UniChem reiterated its claim that the merger of the businesses would lead to "material earnings enhancement" after the first year. Lord Rippon, the chairman, said annual cost savings would run at over pounds 15m in the first 12 months and in excess of pounds 20m thereafter. The enlarged group would create a UK leader in pharmacy retailing, the distribution of prescription drugs to independent chemists and the wholesaling of veterinary products.

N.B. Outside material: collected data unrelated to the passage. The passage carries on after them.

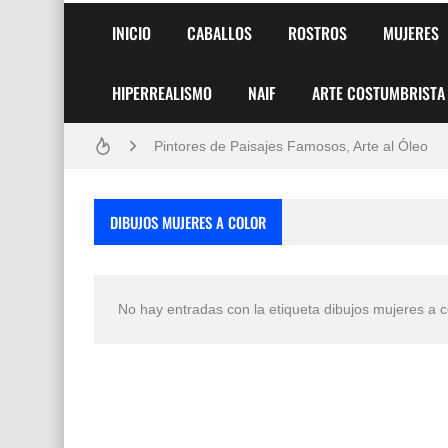
INICIO
CABALLOS
ROSTROS
MUJERES
HIPERREALISMO
NAIF
ARTE COSTUMBRISTA
Frutas y Flores Para Colorear Imágenes
Pintores de Paisajes Famosos, Arte al Óleo
Dibujos para Colorear, una Actividad Divertida
DIBUJOS MUJERES A COLOR
Dibujos Fáciles Para Pintar con Acrílico (Minim
Convocatoria exposición itinerante "SEMILL
No hay entradas con la etiqueta
dibujos mujeres a c
San Valentín Dibujos a Lápiz del 14 de Febrer
Rostros Bellos, La Perfección del Dibujo A Lápiz
Fotos Artísticas de las Actrices de Hollywood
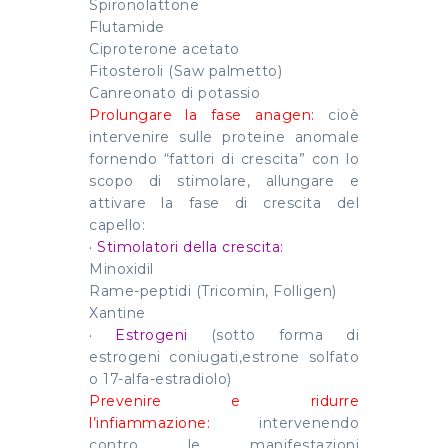
Spironolattone
Flutamide
Ciproterone acetato
Fitosteroli (Saw palmetto)
Canreonato di potassio
Prolungare la fase anagen:
cioè
intervenire sulle proteine anomale
fornendo “fattori di crescita” con lo
scopo di stimolare, allungare e
attivare la fase di crescita del
capello:
· Stimolatori della crescita:
Minoxidil
Rame-peptidi (Tricomin, Folligen)
Xantine
· Estrogeni
(sotto forma di
estrogeni coniugati,estrone solfato
o 17-alfa-estradiolo)
Prevenire e ridurre
l’infiammazione:
intervenendo
contro le manifestazioni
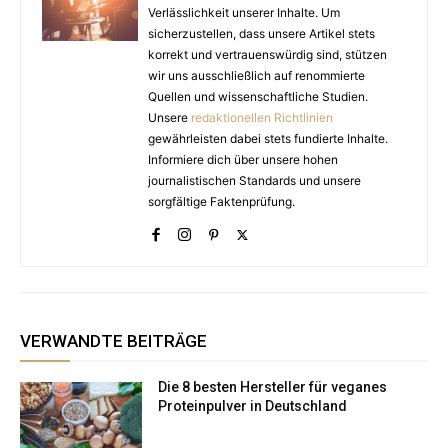
Verlässlichkeit unserer Inhalte. Um
sicherzustellen, dass unsere Artikel stets
korrekt und vertrauenswürdig sind, stützen
wir uns ausschließlich auf renommierte
Quellen und wissenschaftliche Studien.
Unsere
redaktionellen Richtlinien
gewährleisten dabei stets fundierte Inhalte.
Informiere dich über unsere hohen
journalistischen Standards und unsere
sorgfältige Faktenprüfung.
VERWANDTE BEITRÄGE
Die 8 besten Hersteller für veganes
Proteinpulver in Deutschland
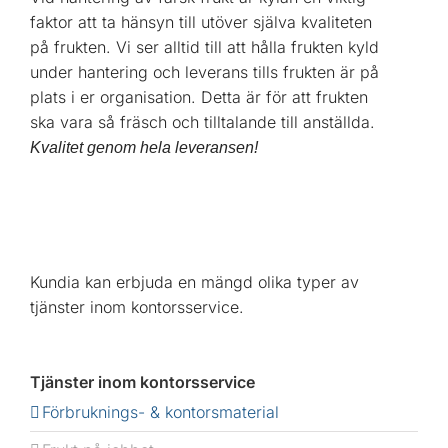
faktor att ta hänsyn till utöver själva kvaliteten
på frukten. Vi ser alltid till att hålla frukten kyld
under hantering och leverans tills frukten är på
plats i er organisation. Detta är för att frukten
ska vara så fräsch och tilltalande till anställda.
Kvalitet genom hela leveransen!
Kundia kan erbjuda en mängd olika typer av
tjänster inom kontorsservice.
Tjänster inom kontorsservice
Förbruknings- & kontorsmaterial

But Gehe, which is mounting a rival pounds 651m bid for Lloyds, countered that gearing would soar to nearly 490 per cent if the two businesses were put together. The figures were based on UniChem's average debt level of pounds 128m for last year, a spokesman for the German group said, and were before estimated restructuring and certain bid costs. That level of debt will leave the group vulnerable, he claimed. "We think this is something to be questioned, particularly as at the time of the last rights issue in 1994 [Lloyds] said it wanted to cut gearing, then standing at 36 per cent."
However, in an immediate riposte, Jeffery Harris, the UniChem chief executive, said Gehe was trotting out all the same old themes. "Contrary to all Gehe's earlier protestations of the diminishing value of Lloyds, their bid of pounds 5 underlines the value we have put on the company. We are confident of delivering value to shareholders from the acquisition."